# yanmar 2200



## allen w (Apr 13, 2009)

good day i'm looking to buy a yanmar either a 1700 or a 2200 i know some are hard to get parts for so i'm told can anyone help me in finding parts of info on these and other yanmar products


----------



## chrpmaster (May 5, 2004)

Hi Allen and welcome to the Tractor Forum. 

I would check with a couple dealers like Hoye Tractor or LMTC since they are great sources of Yanmar tractor parts.

Do you have a tractor in mind or are you just narrowing down the models you may be looking for?

Andy


----------



## allen w (Apr 13, 2009)

*yanmar*

no i dont have it narrowed down i dont need a very big tractor 30 hp and under is what im looking at but being my first tractor i'd rather not get taken to the cleaners i've found 2 relatively close to my home for what i think is a good price and was just asking for some help in my process (weed out the bad ones )


----------



## SHARTEL (Feb 11, 2009)

Hi Allen,

The YM1700 is a nice tractor. Parts are relatively easy to acquire and if it's thermo-siphon cooled with it's original OEM system, there is a water pump kit upgrade, that makes the tractor even more reliable and less likely to overheat. The model typically sells between $2500-#$3750 depending on the condition and hours.

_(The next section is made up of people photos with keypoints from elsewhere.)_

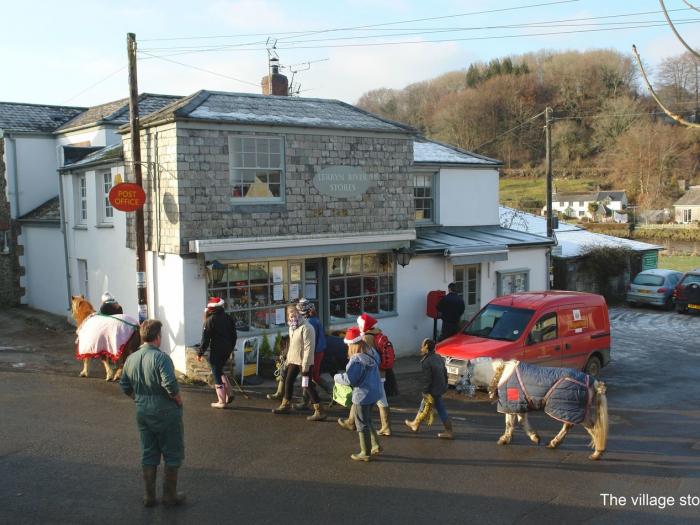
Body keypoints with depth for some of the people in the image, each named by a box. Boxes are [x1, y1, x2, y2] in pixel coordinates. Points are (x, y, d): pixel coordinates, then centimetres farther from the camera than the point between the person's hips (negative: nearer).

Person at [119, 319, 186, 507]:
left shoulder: (131, 359, 1)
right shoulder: (161, 357, -20)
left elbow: (124, 386, 9)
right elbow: (170, 384, -29)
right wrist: (178, 399, -12)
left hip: (142, 412, 6)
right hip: (165, 412, -6)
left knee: (148, 455, 17)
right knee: (172, 454, 10)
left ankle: (149, 496, 25)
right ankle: (170, 495, 18)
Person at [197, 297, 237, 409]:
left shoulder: (210, 320, -13)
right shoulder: (228, 318, 6)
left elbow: (205, 339, -12)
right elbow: (234, 335, 12)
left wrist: (200, 353, -4)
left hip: (216, 350, -6)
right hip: (227, 350, 6)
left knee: (217, 374, 3)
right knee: (220, 371, 23)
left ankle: (222, 401, 5)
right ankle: (229, 393, 14)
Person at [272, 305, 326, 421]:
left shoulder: (306, 328, -20)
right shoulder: (292, 327, 10)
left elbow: (308, 348, -23)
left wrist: (305, 366, -24)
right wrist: (288, 359, 17)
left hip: (304, 362, -9)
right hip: (293, 360, 9)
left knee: (308, 385, -9)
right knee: (288, 381, 19)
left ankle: (319, 412, -5)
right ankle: (285, 406, 36)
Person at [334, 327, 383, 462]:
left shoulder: (357, 359, -25)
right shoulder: (372, 352, 0)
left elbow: (349, 379, -23)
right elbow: (377, 364, 18)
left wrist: (337, 377, -5)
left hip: (363, 395, -9)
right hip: (374, 391, 9)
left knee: (362, 424, 7)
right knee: (367, 420, 25)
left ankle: (366, 453, 17)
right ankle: (376, 445, 30)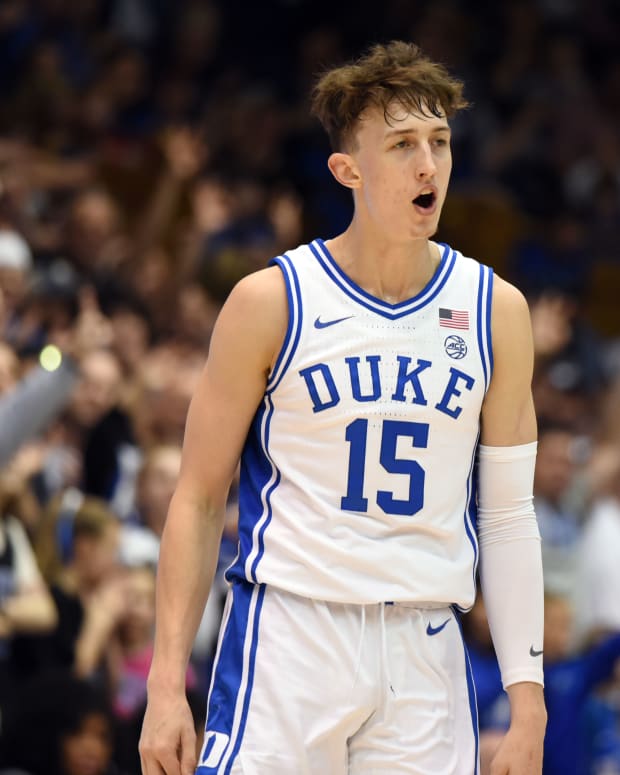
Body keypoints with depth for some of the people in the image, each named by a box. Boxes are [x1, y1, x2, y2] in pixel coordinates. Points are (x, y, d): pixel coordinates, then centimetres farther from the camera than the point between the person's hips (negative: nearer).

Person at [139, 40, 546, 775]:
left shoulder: (496, 311, 6)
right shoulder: (269, 302, -2)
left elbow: (507, 516, 9)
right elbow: (197, 499, 2)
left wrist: (527, 702, 3)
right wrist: (166, 684, -5)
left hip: (426, 652, 3)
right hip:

The YM2200 is a risky purchase IMO. A good tractor but has very little (almost no) parts support from gray market dealers and suppliers, and one of the least popular for importation with well established gray market dealers. A one year only production, and very little interchange without sister, or 'like' models.

I like "Andy's" suggestion about checking with the dealers he mentioned. Let us know if you need their contact information.

SHARTEL


----------